Seis veces al año con periodicidad pendular, los medios de comunicación se estremecen ante el riesgo de que las masas se contagien de la violencia en las pantallas, porque los libros ya no impresionan a nadie con la fuerza que recuperaron episódicamente en la fatua contra Salman Rushdie. Baste recordar la alarma disparada y frustrada por Joker, una película mansa dado que su estreno no provocó unas decenas de víctimas mortales al rico kalashnikov. No importa, basta una excepción retrospectiva para descalificar al cine y aminorar la edad mental de sus espectadores, que de esto se trata.

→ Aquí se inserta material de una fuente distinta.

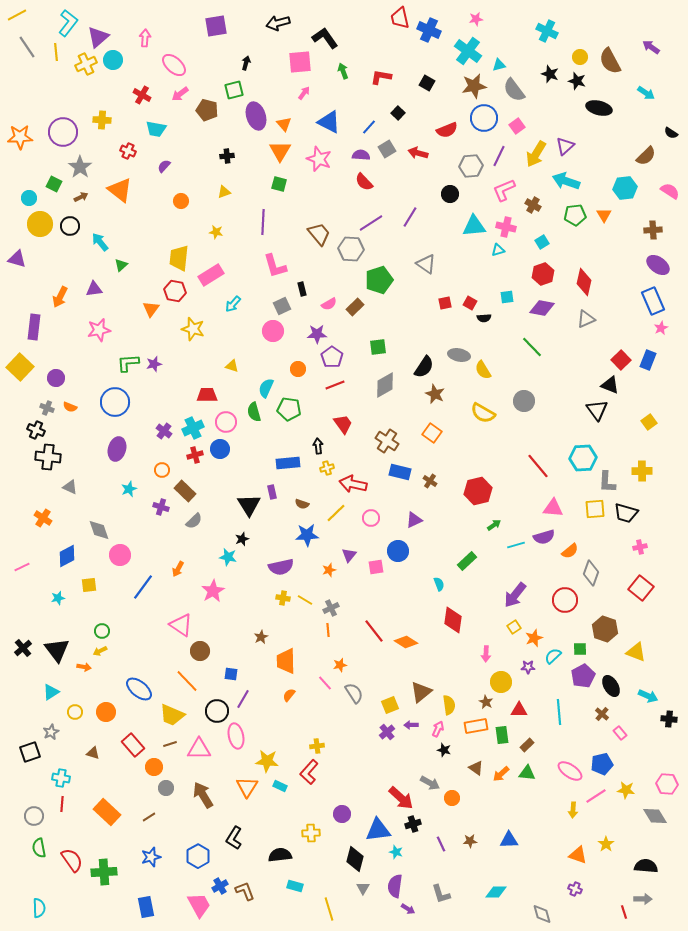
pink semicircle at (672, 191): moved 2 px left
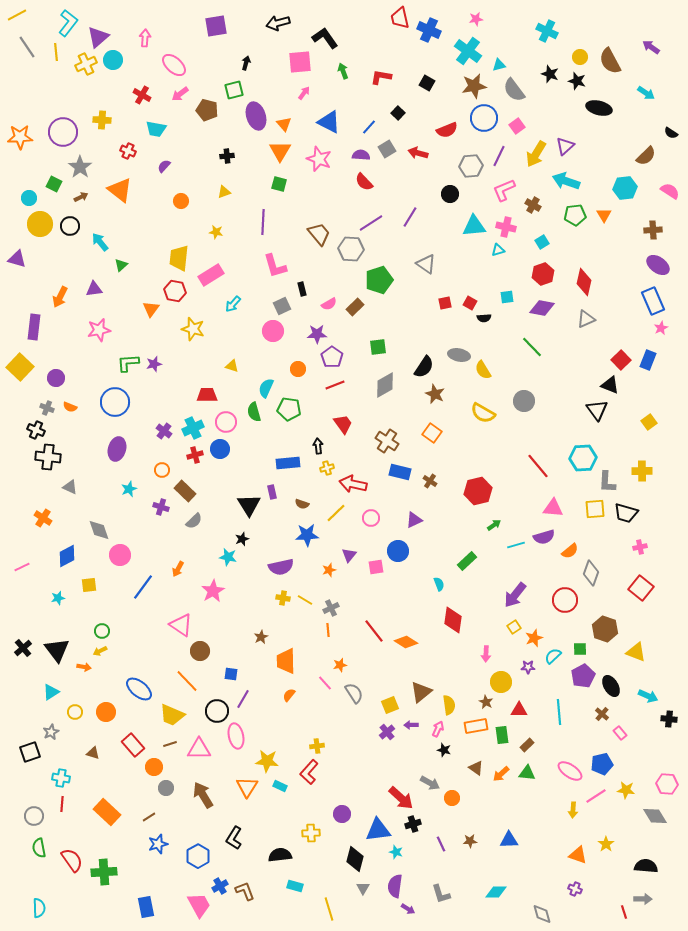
blue star at (151, 857): moved 7 px right, 13 px up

Un argumento muy sencillo permite desembarazarse de la visita culpable a las películas violentas, o remansadas en algún otro vicio imperdonable. Los fracasos amorosos en el cine no han evitado que nadie vuelva a intentarlo. Pecaría de pedestre quien se limitara a enunciar que «siete de cada diez matrimonios se despeñan hacia el divorcio, por el efecto disolvente del vínculo que suponen las películas sobre rupturas conyugales». En cambio, un disparo en la pantalla incita a los asistentes a ejercitarse en el asesinato.

Triunfa ahora mismo Historia de un matrimonio, donde solo falta añadir la palabra 'roto'. Sin embargo, no se ha desatado la corriente censora que ha sufrido Joker, su gran rival en la lucha por los Oscars. El desinterés por el carácter corrosivo de una película contra el amor demuestra la inevitabilidad del encandilamiento mutuo, protocolizado ante notarios. Se le considera inexpugnable, el estado natural hacia el que se inclina cada ser humano a la menor oportunidad. Y simétricamente, la sobreprotección contra las películas desalmadas reconoce el enorme poder de seducción de la violencia, que devuelve al bípedo implume a su carácter primigenio. Un salvaje enamorado, a quién puede extrañarle que la civilización no acabe de cuajar.